How could I code this with dictionaries?
dv = list()
# arbitrary sequence of numbers
seq = [2,4,5,2,4,6,3,8,9,3,7,2,47,2]
# dictionary counting number of occurances
seqDic = { }
for v in seq:
i = 1
dv.append(v)
for i in range(len(dv)-1):
if dv[i] == v:
del dv[-1]
seqDic.setdefault(v)
currentCount = seqDic[v]
currentCount += 1
print currentCount # debug
seqDic[v]=currentCount
print "orig:", seq
print "new: ", dv
print seqDic
defaultdict is not dict (it's a subclass, and may do too much of the work for you to help you learn via this exercise), so here's a simple way to do it with plain dict:
dv = list()
# arbitrary sequence of numbers
seq = [2,4,5,2,4,6,3,8,9,3,7,2,47,2]
# dictionary counting number of occurances
seqDic = { }
for i in seq:
if i in seqDic:
seqDic[i] += 1
else:
dv.append(i)
seqDic[i] = 1
this simple approach works particularly well here because you need the if i in seqDic test anyway for the purpose of building dv as well as seqDic. Otherwise, simpler would be:
for i in seq:
seqDic[i] = 1 + seqDic.get(i, 0)
using the handy method get of dict, which returns the second argument if the first is not a key in the dictionary. If you like this idea, here's a solution that also builds dv:
for i in seq:
seqDic[i] = 1 + seqDic.get(i, 0)
if seqDic[i] == 1: dv.append(i)
Edit: If you don't case about the order of items in dv (rather than wanting dv to be in the same order as the first occurrence of item in seq), then just using (after the simple version of the loop)
dv = seqDic.keys()
also works (in Python 2, where .keys returns a list), and so does
dv = list(seqDic)
which is fine in both Python 2 and Python 3. Under the same hypothesis (that you don't care about the order of items in dv) there are also other good solutions, such as
seqDic = dict.fromkeys(seq, 0)
for i in seq: seqDic[i] += 1
dv = list(seqDic)
here, we first use the fromkeys class method of dictionaries to build a new dict which already has 0 as the value corresponding to each key, so we can then just increment each entry without such precautions as .get or membership checks.

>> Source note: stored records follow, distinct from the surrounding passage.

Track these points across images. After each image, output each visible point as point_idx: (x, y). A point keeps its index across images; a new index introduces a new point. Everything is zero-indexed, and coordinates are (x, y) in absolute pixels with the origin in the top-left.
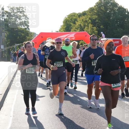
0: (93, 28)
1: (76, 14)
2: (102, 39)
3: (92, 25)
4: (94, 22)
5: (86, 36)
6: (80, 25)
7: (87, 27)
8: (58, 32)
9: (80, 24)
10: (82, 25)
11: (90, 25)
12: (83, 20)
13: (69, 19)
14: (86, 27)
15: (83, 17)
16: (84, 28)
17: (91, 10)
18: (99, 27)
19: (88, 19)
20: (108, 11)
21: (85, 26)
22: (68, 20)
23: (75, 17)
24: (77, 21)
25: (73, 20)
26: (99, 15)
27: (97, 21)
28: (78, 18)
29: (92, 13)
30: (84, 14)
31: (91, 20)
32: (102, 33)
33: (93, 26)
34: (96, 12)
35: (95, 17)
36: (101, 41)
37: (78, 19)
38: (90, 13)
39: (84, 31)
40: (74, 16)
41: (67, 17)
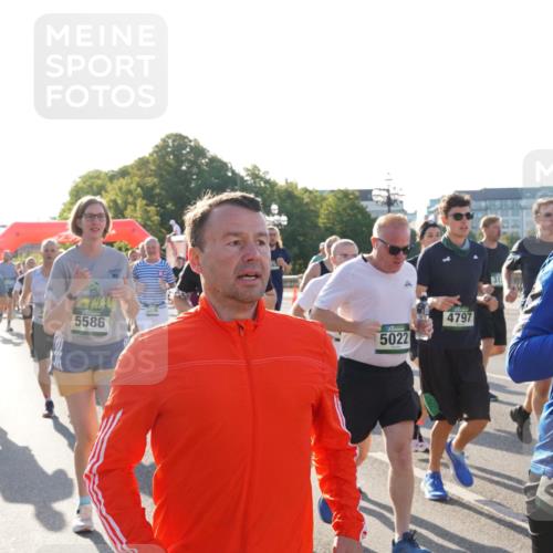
0: (149, 209)
1: (100, 172)
2: (174, 239)
3: (144, 202)
4: (149, 195)
5: (134, 230)
6: (115, 202)
7: (132, 207)
8: (55, 218)
9: (113, 198)
10: (119, 202)
11: (140, 202)
12: (120, 189)
13: (85, 186)
14: (130, 208)
15: (123, 182)
16: (125, 209)
17: (143, 163)
18: (161, 206)
19: (133, 186)
20: (184, 168)
21: (126, 203)
22: (82, 188)
23: (100, 182)
24: (106, 192)
25: (95, 188)
26: (161, 176)
27: (157, 191)
28: (109, 184)
29: (143, 171)
30: (124, 173)
31: (142, 188)
32: (172, 222)
33: (147, 205)
34: (153, 168)
35: (151, 181)
36: (172, 243)
37: (109, 187)
38: (139, 170)
39: (124, 217)
40: (98, 177)
41: (78, 180)
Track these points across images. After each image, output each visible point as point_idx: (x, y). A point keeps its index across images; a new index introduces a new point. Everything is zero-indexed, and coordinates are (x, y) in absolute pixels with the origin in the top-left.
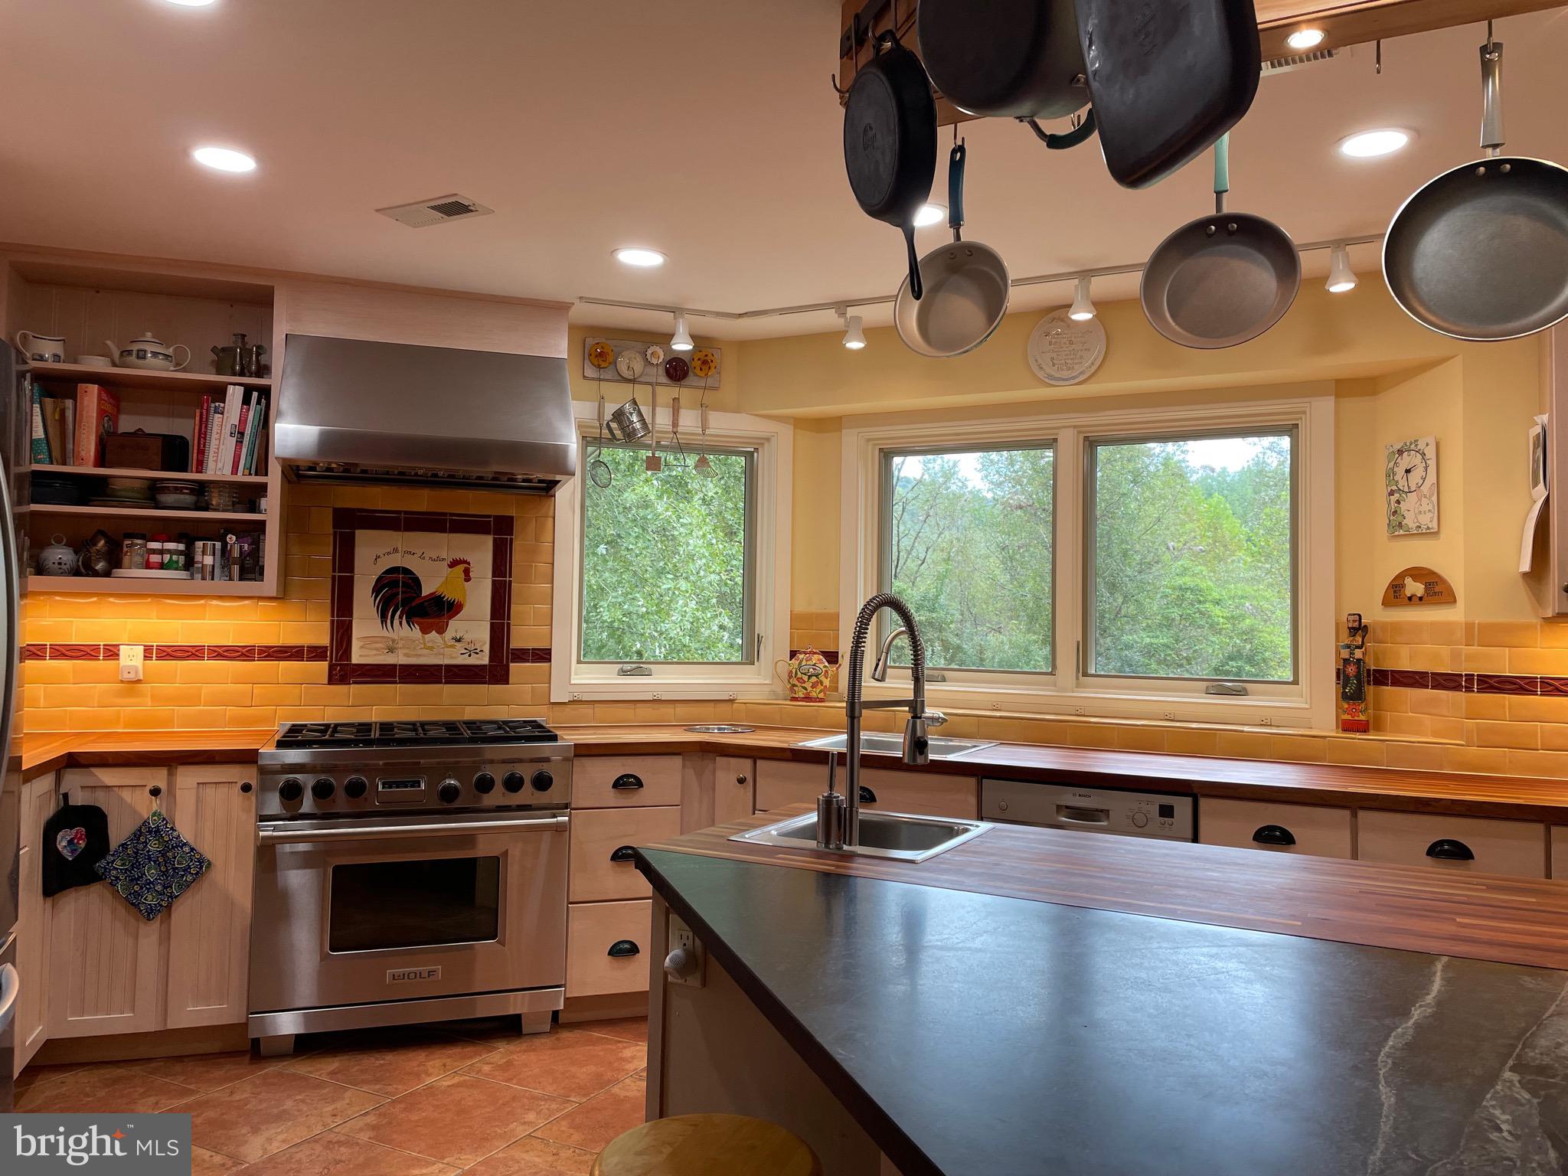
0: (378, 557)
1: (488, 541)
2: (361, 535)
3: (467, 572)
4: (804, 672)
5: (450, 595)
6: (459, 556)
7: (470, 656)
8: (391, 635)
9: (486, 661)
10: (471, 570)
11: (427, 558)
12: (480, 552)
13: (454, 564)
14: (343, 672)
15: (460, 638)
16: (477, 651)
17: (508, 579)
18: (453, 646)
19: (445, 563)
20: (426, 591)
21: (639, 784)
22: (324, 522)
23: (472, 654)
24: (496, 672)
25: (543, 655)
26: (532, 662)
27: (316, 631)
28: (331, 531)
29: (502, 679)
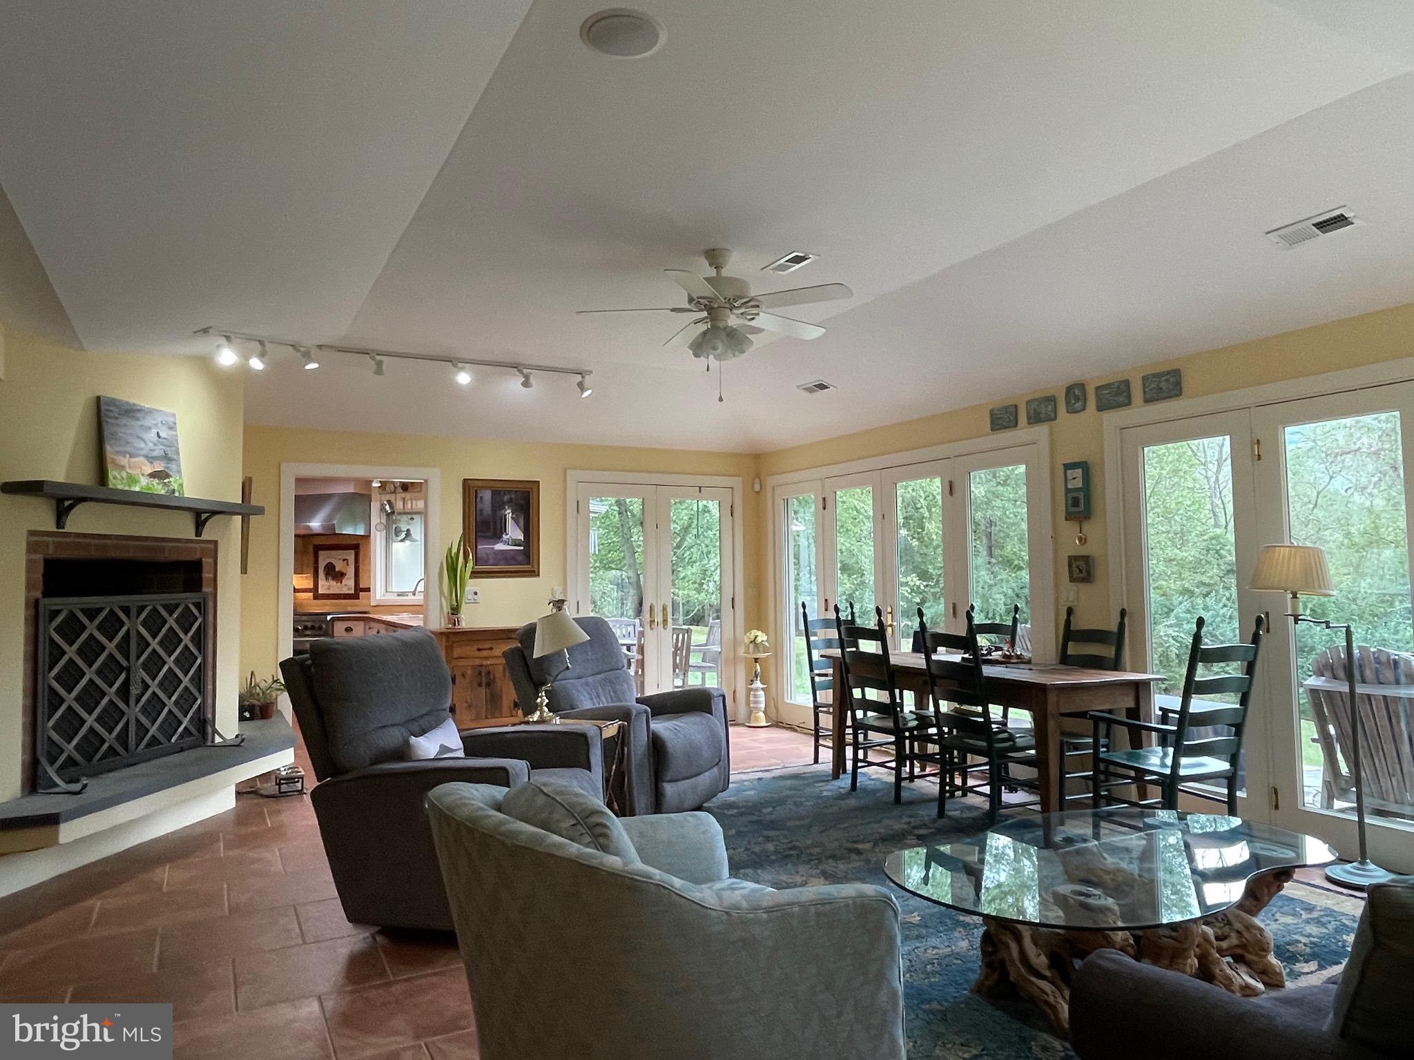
1: (353, 552)
2: (321, 553)
5: (344, 571)
6: (344, 557)
9: (352, 592)
10: (348, 562)
12: (350, 555)
13: (344, 560)
14: (317, 597)
17: (358, 564)
19: (341, 560)
20: (337, 570)
21: (352, 630)
22: (311, 549)
23: (349, 590)
24: (355, 596)
25: (368, 590)
26: (366, 592)
27: (309, 584)
28: (313, 552)
29: (358, 598)
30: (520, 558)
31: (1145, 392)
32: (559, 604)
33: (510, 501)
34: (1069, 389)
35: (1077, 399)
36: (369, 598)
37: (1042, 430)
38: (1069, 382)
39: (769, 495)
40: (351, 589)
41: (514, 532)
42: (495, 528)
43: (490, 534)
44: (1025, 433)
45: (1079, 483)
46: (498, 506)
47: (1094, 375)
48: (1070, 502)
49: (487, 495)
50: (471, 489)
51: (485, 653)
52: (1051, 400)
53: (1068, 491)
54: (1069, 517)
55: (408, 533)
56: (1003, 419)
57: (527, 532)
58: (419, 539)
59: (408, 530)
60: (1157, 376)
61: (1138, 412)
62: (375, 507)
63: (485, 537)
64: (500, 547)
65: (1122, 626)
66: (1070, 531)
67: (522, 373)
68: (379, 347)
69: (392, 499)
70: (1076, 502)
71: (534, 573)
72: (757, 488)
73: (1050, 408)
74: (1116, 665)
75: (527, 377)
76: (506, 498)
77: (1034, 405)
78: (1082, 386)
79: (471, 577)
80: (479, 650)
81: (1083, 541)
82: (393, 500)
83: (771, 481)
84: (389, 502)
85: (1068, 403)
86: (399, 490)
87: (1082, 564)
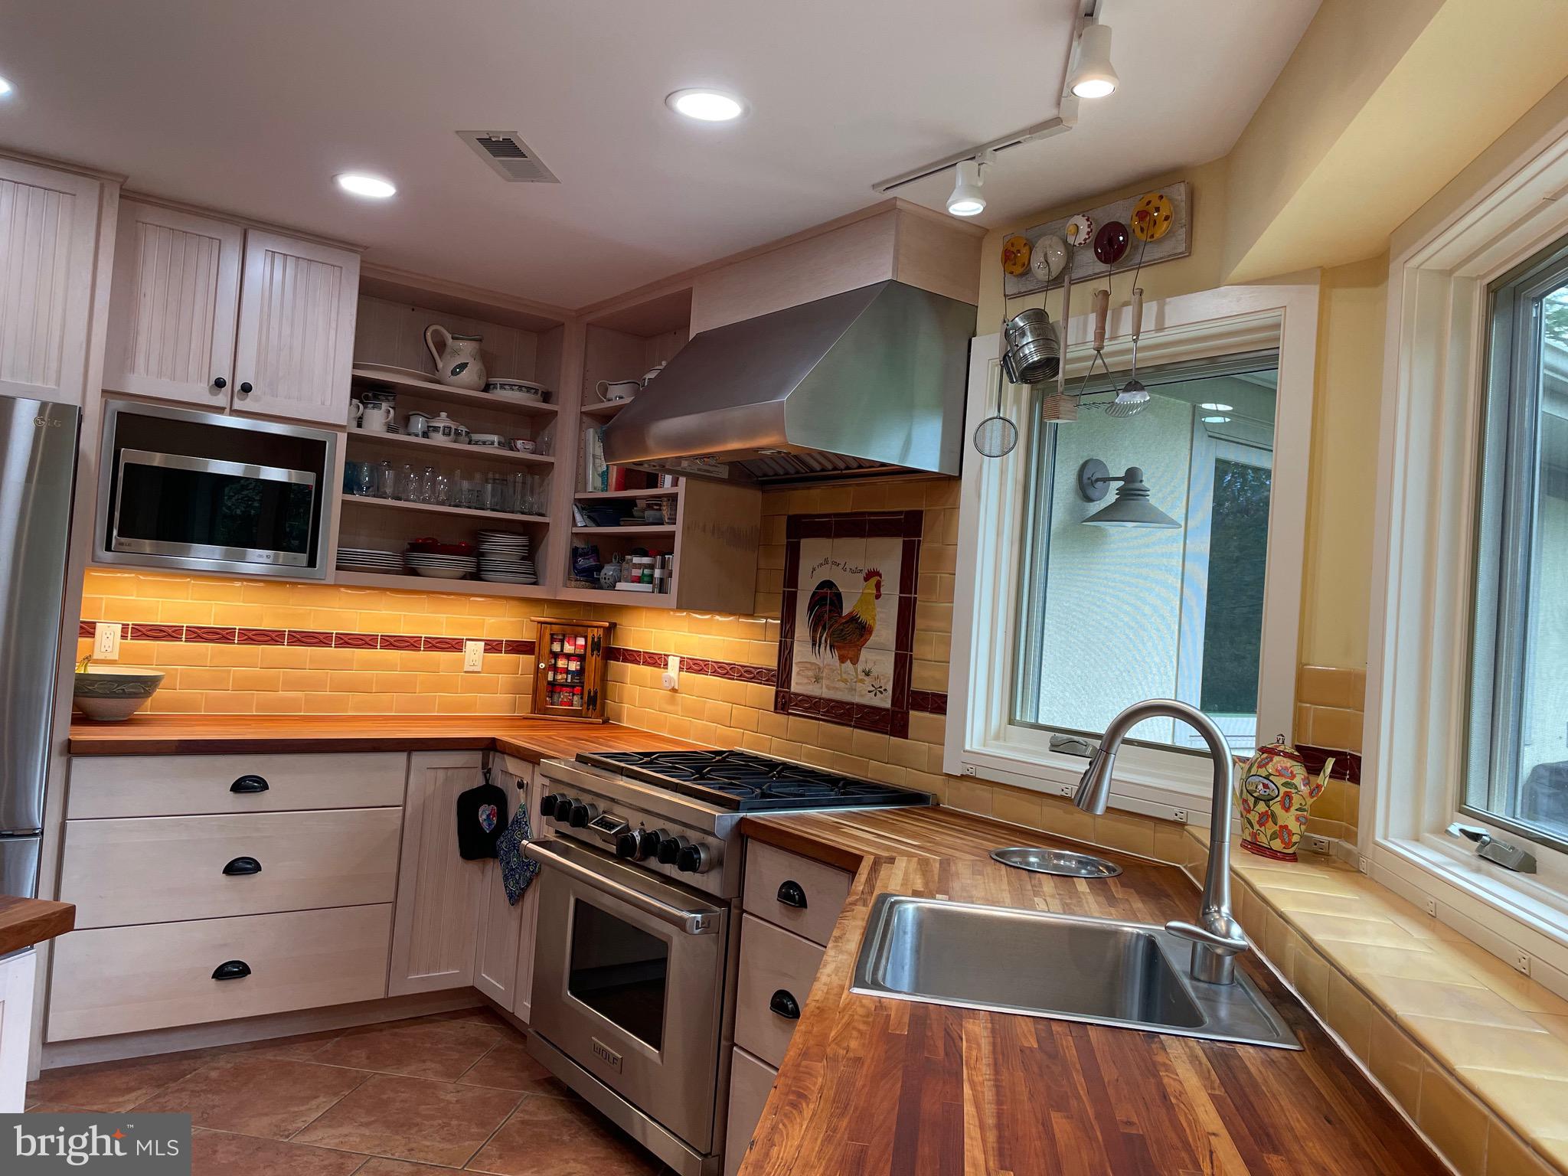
0: (814, 569)
1: (898, 546)
2: (804, 545)
3: (878, 586)
4: (1249, 788)
5: (863, 616)
6: (872, 565)
7: (875, 695)
8: (818, 662)
9: (888, 704)
10: (882, 584)
11: (848, 570)
12: (891, 561)
13: (871, 575)
14: (783, 701)
15: (869, 671)
16: (881, 690)
17: (913, 596)
18: (862, 681)
19: (862, 576)
20: (846, 610)
23: (878, 693)
24: (897, 720)
25: (937, 703)
26: (931, 712)
28: (784, 541)
29: (901, 731)
36: (938, 739)
40: (881, 691)
55: (1132, 488)
58: (1178, 515)
59: (1132, 475)
62: (986, 350)
69: (1052, 304)
82: (1054, 316)
84: (1038, 317)
86: (1089, 261)
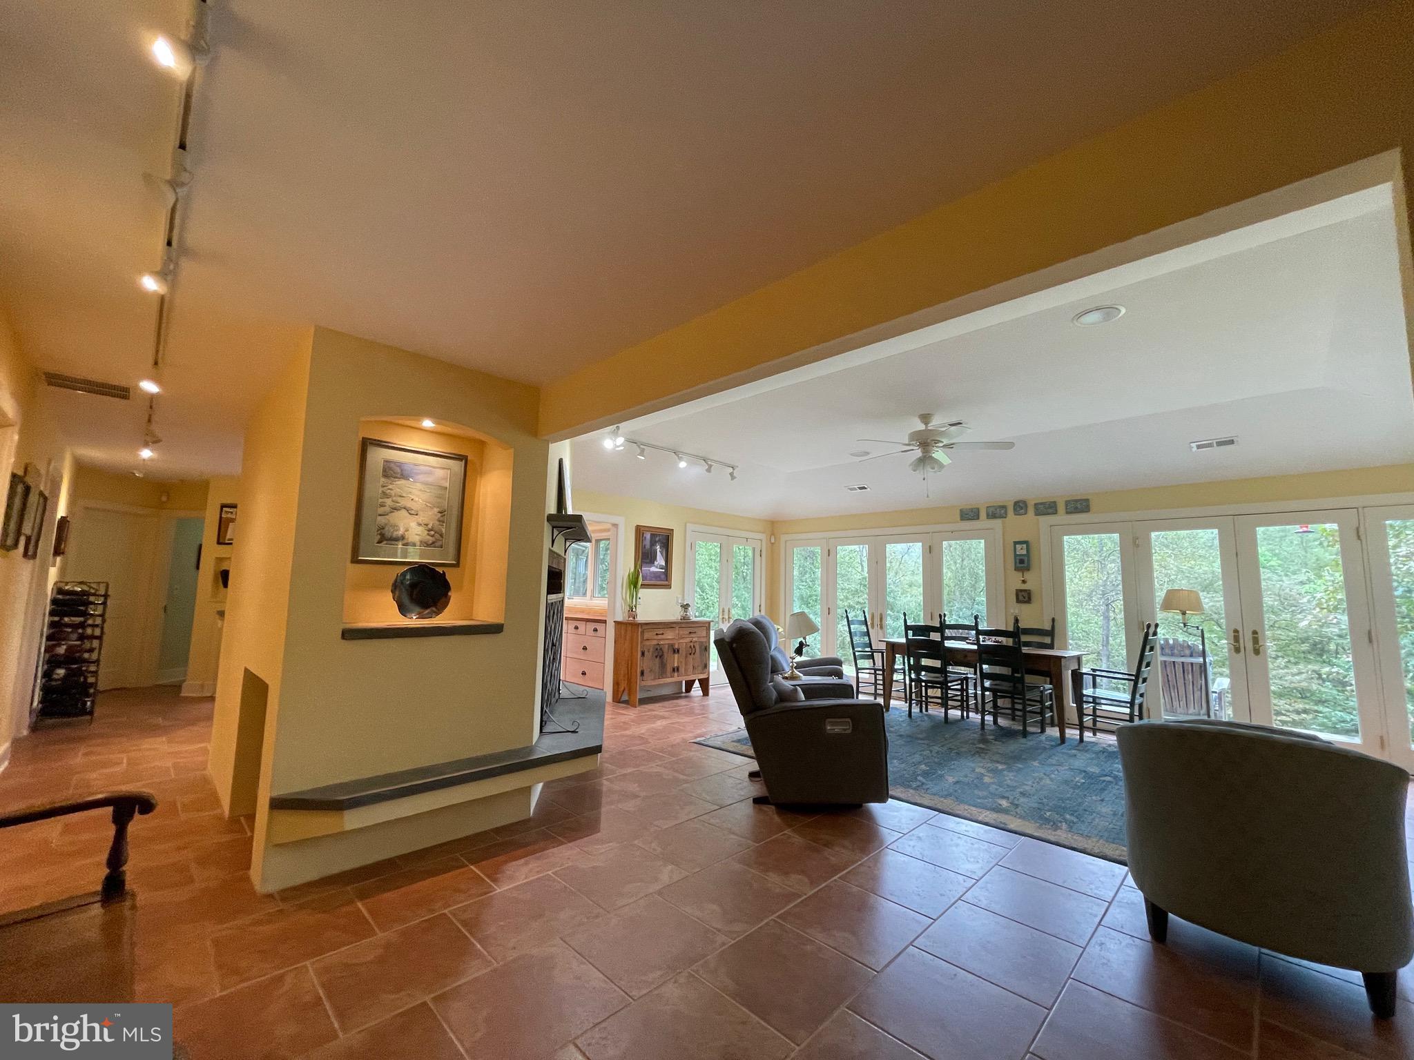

defaultdict makes this easy:
>>> from collections import defaultdict
>>> seq = [2,4,5,2,4,6,3,8,9,3,7,2,47,2]
>>> seqDic = defaultdict(int)
>>> for v in seq:
... seqDic[v] += 1
>>> print seqDic
defaultdict(<type 'int'>, {2: 4, 3: 2, 4: 2, 5: 1, 6: 1, 7: 1, 8: 1, 9: 1, 47: 1})
I'm not really sure what you try to do .. count how often each number appears?
#arbitrary sequence of numbers
seq = [2,4,5,2,4,6,3,8,9,3,7,2,47,2]
#dictionary counting number of occurances
seqDic = {}
### what you want to do, spelled out
for number in seq:
if number in seqDic: # we had the number before
seqDic[number] += 1
else: # first time we see it
seqDic[number] = 1
#### or:
for number in seq:
current = seqDic.get(number, 0) # current count in the dict, or 0
seqDic[number] = current + 1
### or, to show you how setdefault works
for number in seq:
seqDic.setdefault(number, 0) # set to 0 if it doesnt exist
seqDic[number] += 1 # increase by one
print "orig:", seq
print seqDic
How about this:
#arbitrary sequence of numbers
seq = [2,4,5,2,4,6,3,8,9,3,7,2,47,2]
#dictionary counting number of occurances
seqDic = { }
for v in seq:
if v in seqDic:
seqDic[v] += 1
else:
seqDic[v] = 1
dv = seqDic.keys()
print "orig:", seq
print "new: ", dv
print seqDic
It's clean and I think it demonstrates what you are trying to learn how to do in a simple manner. It is possible to do this using defaultdict as others have pointed out, but knowing how to do it this way is instructive too.
Or, if you use Python3, you can use collections.Counter, which is essentially a dict, albeit subclassed.
>>> from collections import Counter
>>> seq = [2,4,5,2,4,6,3,8,9,3,7,2,47,2]
>>> Counter(seq)
Counter({2: 4, 3: 2, 4: 2, 5: 1, 6: 1, 7: 1, 8: 1, 9: 1, 47: 1}
for v in seq:
try:
seqDic[v] += 1
except KeyError:
seqDic[v] = 1
That's the way I've always done the inner loop of things like this.
Apart from anything else, it's significantly faster than testing membership before working on the element, so if you have a few hundred thousand elements it saves a lot of time.